ASSIGNMENT: Under this line are the records; write out word for word the part that begins at the line containing "## Hi there 👋" and ends at the line containing "Graduate student majoring", and no more.
(DATA SUPPLIED)
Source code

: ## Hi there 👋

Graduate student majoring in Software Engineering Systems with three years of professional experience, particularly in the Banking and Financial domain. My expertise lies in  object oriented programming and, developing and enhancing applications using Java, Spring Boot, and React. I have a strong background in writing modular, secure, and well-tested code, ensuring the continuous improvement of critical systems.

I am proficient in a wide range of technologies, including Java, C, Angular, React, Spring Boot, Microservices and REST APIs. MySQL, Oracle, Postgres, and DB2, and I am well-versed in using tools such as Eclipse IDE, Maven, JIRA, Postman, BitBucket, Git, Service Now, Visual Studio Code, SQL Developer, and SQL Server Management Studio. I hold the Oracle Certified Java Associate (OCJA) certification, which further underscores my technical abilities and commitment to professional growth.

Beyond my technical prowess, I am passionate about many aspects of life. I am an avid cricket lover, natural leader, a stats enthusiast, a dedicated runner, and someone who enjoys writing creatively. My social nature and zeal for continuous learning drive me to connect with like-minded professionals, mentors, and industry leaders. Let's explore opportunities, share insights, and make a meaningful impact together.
(End DATA SUPPLIED)
SOLUTION TO THIS PROBLEM:
: ## Hi there 👋

Graduate student majoring in Software Engineering Systems with three years of professional experience, particularly in the Banking and Financial domain. My expertise lies in  object oriented programming and, developing and enhancing applications using Java, Spring Boot, and React. I have a strong background in writing modular, secure, and well-tested code, ensuring the continuous improvement of critical systems.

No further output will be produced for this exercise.